(Records from a data collection)
···
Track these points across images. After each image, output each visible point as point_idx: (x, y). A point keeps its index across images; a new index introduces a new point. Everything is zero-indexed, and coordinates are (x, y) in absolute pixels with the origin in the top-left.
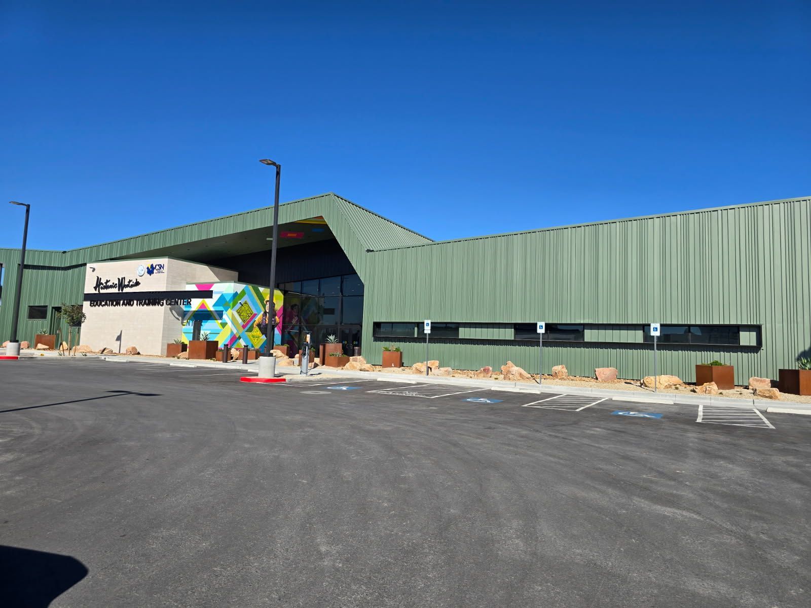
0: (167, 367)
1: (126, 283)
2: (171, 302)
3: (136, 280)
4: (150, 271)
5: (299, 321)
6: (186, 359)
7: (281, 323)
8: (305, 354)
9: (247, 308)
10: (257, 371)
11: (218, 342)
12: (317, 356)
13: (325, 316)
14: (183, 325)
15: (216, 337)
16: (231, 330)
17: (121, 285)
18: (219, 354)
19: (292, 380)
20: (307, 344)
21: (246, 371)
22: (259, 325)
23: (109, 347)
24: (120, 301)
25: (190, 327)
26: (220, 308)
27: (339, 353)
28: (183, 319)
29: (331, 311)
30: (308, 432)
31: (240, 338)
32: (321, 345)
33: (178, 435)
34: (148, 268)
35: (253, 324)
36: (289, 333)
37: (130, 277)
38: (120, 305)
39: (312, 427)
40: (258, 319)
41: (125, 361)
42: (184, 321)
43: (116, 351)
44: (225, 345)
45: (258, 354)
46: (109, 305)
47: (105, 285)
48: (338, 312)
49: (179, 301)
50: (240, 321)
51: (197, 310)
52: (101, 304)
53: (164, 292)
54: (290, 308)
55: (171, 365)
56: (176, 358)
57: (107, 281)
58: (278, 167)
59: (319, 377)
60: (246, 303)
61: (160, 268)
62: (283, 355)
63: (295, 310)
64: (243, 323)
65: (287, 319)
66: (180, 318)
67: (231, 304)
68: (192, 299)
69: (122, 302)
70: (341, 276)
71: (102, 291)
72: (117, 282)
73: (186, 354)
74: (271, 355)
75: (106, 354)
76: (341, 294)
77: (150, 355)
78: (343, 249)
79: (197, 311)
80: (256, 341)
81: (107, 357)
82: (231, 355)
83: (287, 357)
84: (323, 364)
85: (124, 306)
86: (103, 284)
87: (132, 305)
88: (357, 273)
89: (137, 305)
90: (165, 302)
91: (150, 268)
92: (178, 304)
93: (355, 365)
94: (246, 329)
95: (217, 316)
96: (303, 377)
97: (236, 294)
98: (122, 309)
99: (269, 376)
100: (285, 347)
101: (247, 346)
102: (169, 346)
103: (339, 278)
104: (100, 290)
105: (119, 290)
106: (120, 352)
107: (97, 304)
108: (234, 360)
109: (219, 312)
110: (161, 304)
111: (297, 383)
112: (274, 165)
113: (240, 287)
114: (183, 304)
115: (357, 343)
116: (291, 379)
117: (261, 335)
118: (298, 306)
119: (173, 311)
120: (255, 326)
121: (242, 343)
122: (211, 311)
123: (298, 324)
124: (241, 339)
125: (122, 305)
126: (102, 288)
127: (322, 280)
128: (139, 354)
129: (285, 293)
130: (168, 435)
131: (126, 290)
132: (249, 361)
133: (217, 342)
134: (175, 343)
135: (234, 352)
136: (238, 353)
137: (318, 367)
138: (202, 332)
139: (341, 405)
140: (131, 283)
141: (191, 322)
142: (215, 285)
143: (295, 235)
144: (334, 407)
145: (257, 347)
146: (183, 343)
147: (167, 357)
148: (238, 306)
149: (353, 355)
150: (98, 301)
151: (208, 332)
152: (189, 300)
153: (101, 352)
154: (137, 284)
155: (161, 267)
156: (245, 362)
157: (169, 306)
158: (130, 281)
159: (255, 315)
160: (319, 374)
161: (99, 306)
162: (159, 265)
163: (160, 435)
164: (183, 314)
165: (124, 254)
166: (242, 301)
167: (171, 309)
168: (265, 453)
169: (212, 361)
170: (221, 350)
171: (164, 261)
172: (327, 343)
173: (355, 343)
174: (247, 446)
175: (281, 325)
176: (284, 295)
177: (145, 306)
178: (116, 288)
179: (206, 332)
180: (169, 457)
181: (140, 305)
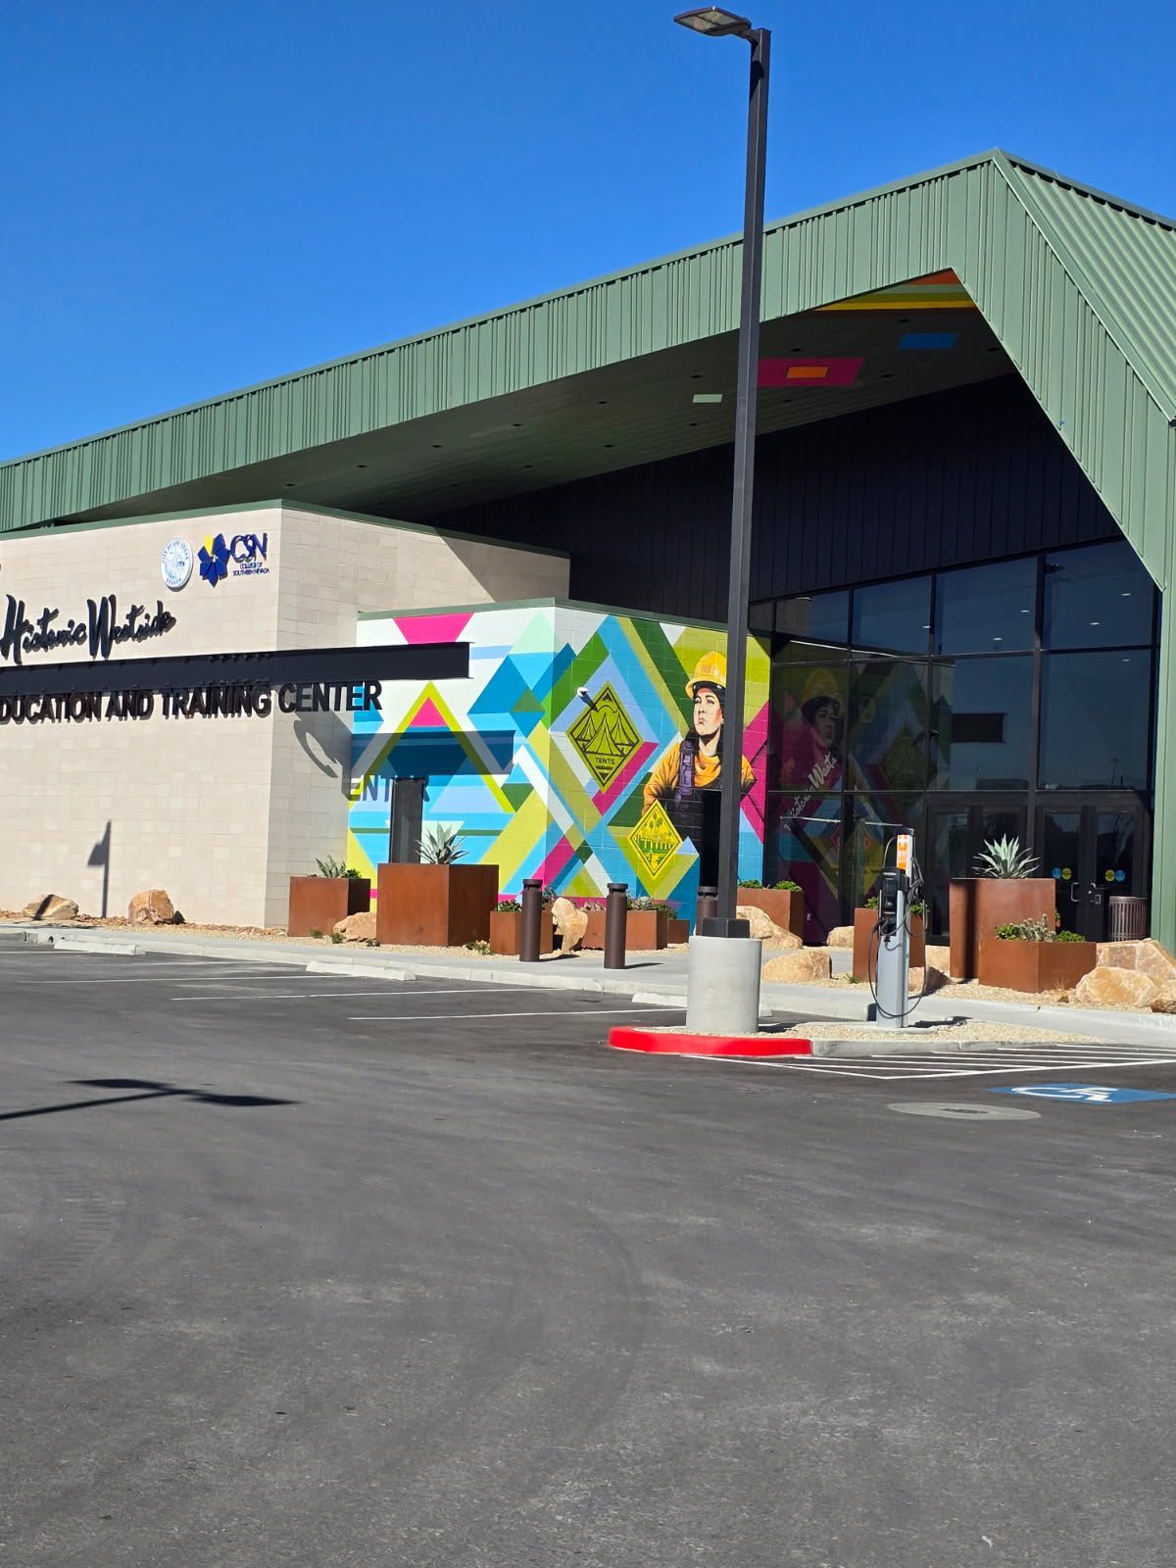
0: (296, 978)
1: (121, 621)
2: (300, 697)
3: (160, 604)
4: (213, 568)
5: (842, 770)
6: (370, 944)
7: (762, 785)
8: (890, 929)
9: (612, 720)
10: (677, 1002)
11: (495, 868)
12: (937, 932)
13: (958, 750)
14: (350, 797)
15: (485, 849)
16: (549, 815)
17: (101, 629)
18: (503, 924)
19: (843, 1050)
20: (901, 882)
21: (625, 1001)
22: (665, 796)
23: (65, 893)
24: (100, 695)
25: (379, 808)
26: (501, 722)
27: (1042, 923)
28: (348, 773)
29: (987, 728)
30: (987, 1309)
31: (585, 852)
32: (958, 883)
33: (391, 1294)
34: (202, 554)
35: (639, 791)
36: (797, 828)
37: (135, 595)
38: (98, 716)
39: (1000, 1286)
40: (661, 767)
41: (128, 950)
42: (354, 781)
43: (91, 908)
44: (527, 885)
45: (670, 929)
46: (59, 716)
47: (38, 630)
48: (1019, 733)
49: (333, 690)
50: (584, 775)
51: (403, 731)
52: (25, 712)
53: (271, 654)
54: (799, 712)
55: (312, 967)
56: (327, 939)
57: (48, 616)
58: (760, 43)
59: (958, 1036)
60: (608, 696)
61: (252, 553)
62: (777, 930)
63: (824, 723)
64: (597, 787)
65: (789, 765)
66: (338, 768)
67: (547, 703)
68: (384, 684)
69: (105, 700)
70: (1041, 553)
71: (30, 658)
72: (83, 618)
73: (365, 922)
74: (741, 929)
75: (52, 921)
76: (1038, 643)
77: (223, 928)
78: (1055, 423)
79: (405, 736)
80: (654, 865)
81: (56, 933)
82: (555, 927)
83: (796, 940)
84: (969, 974)
85: (115, 718)
86: (31, 629)
87: (146, 715)
88: (1122, 537)
89: (166, 712)
90: (274, 696)
91: (209, 551)
92: (326, 708)
93: (1125, 984)
94: (613, 810)
95: (488, 758)
96: (883, 1036)
97: (564, 659)
98: (107, 731)
99: (735, 1027)
100: (785, 891)
101: (623, 888)
102: (297, 885)
103: (1031, 566)
104: (23, 651)
105: (93, 652)
106: (104, 915)
107: (11, 712)
108: (565, 949)
109: (495, 740)
110: (261, 706)
111: (864, 1059)
112: (740, 34)
113: (584, 624)
114: (349, 707)
115: (1121, 877)
116: (834, 1044)
117: (674, 837)
118: (836, 702)
119: (310, 739)
120: (648, 799)
121: (597, 876)
122: (462, 734)
123: (838, 787)
124: (593, 856)
125: (108, 715)
126: (28, 646)
127: (947, 579)
128: (178, 919)
129: (777, 645)
130: (348, 1294)
131: (122, 651)
132: (631, 956)
133: (492, 872)
134: (320, 874)
135: (565, 916)
136: (582, 917)
137: (946, 989)
138: (429, 827)
139: (1112, 1181)
140: (140, 621)
141: (382, 782)
142: (477, 618)
143: (820, 372)
144: (1075, 1190)
145: (661, 892)
146: (352, 873)
147: (292, 933)
148: (576, 708)
149: (1107, 937)
150: (16, 699)
151: (454, 827)
152: (373, 690)
153: (33, 913)
154: (164, 622)
155: (255, 545)
156: (616, 961)
157: (293, 716)
158: (135, 612)
159: (649, 749)
160: (959, 1020)
161: (19, 720)
162: (245, 539)
163: (315, 1292)
164: (350, 750)
165: (108, 498)
166: (593, 688)
167: (300, 730)
168: (804, 1413)
169: (475, 952)
170: (510, 905)
171: (266, 519)
172: (982, 875)
173: (1110, 876)
174: (708, 1367)
175: (759, 794)
176: (773, 653)
177: (198, 715)
178: (81, 641)
179: (445, 825)
180: (371, 1403)
181: (175, 712)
···
> [EXERCISE]: In your answer, include only the lines above starting at the line that holds "80: (256, 341)" and ending at the line that holds "168: (265, 453)", copied exactly.

> [TASK RESULT]:
80: (256, 341)
81: (107, 357)
82: (231, 355)
83: (287, 357)
84: (323, 364)
85: (124, 306)
86: (103, 284)
87: (132, 305)
88: (357, 273)
89: (137, 305)
90: (165, 302)
91: (150, 268)
92: (178, 304)
93: (355, 365)
94: (246, 329)
95: (217, 316)
96: (303, 377)
97: (236, 294)
98: (122, 309)
99: (269, 376)
100: (285, 347)
101: (247, 346)
102: (169, 346)
103: (339, 278)
104: (100, 290)
105: (119, 290)
106: (120, 352)
107: (97, 304)
108: (234, 360)
109: (219, 312)
110: (161, 304)
111: (297, 383)
112: (274, 165)
113: (240, 287)
114: (183, 304)
115: (357, 343)
116: (291, 379)
117: (261, 335)
118: (298, 306)
119: (173, 311)
120: (255, 326)
121: (242, 343)
122: (211, 311)
123: (298, 324)
124: (241, 339)
125: (122, 305)
126: (102, 288)
127: (322, 280)
128: (139, 354)
129: (285, 293)
130: (168, 435)
131: (126, 290)
132: (249, 361)
133: (217, 342)
134: (175, 343)
135: (234, 352)
136: (238, 353)
137: (318, 367)
138: (202, 332)
139: (341, 405)
140: (131, 283)
141: (191, 322)
142: (215, 285)
143: (295, 235)
144: (334, 407)
145: (257, 347)
146: (183, 343)
147: (167, 357)
148: (238, 306)
149: (353, 355)
150: (98, 301)
151: (208, 332)
152: (189, 300)
153: (101, 352)
154: (137, 284)
155: (161, 267)
156: (245, 362)
157: (169, 306)
158: (130, 281)
159: (255, 315)
160: (319, 374)
161: (99, 306)
162: (159, 265)
163: (160, 435)
164: (183, 314)
165: (124, 254)
166: (242, 301)
167: (171, 309)
168: (265, 453)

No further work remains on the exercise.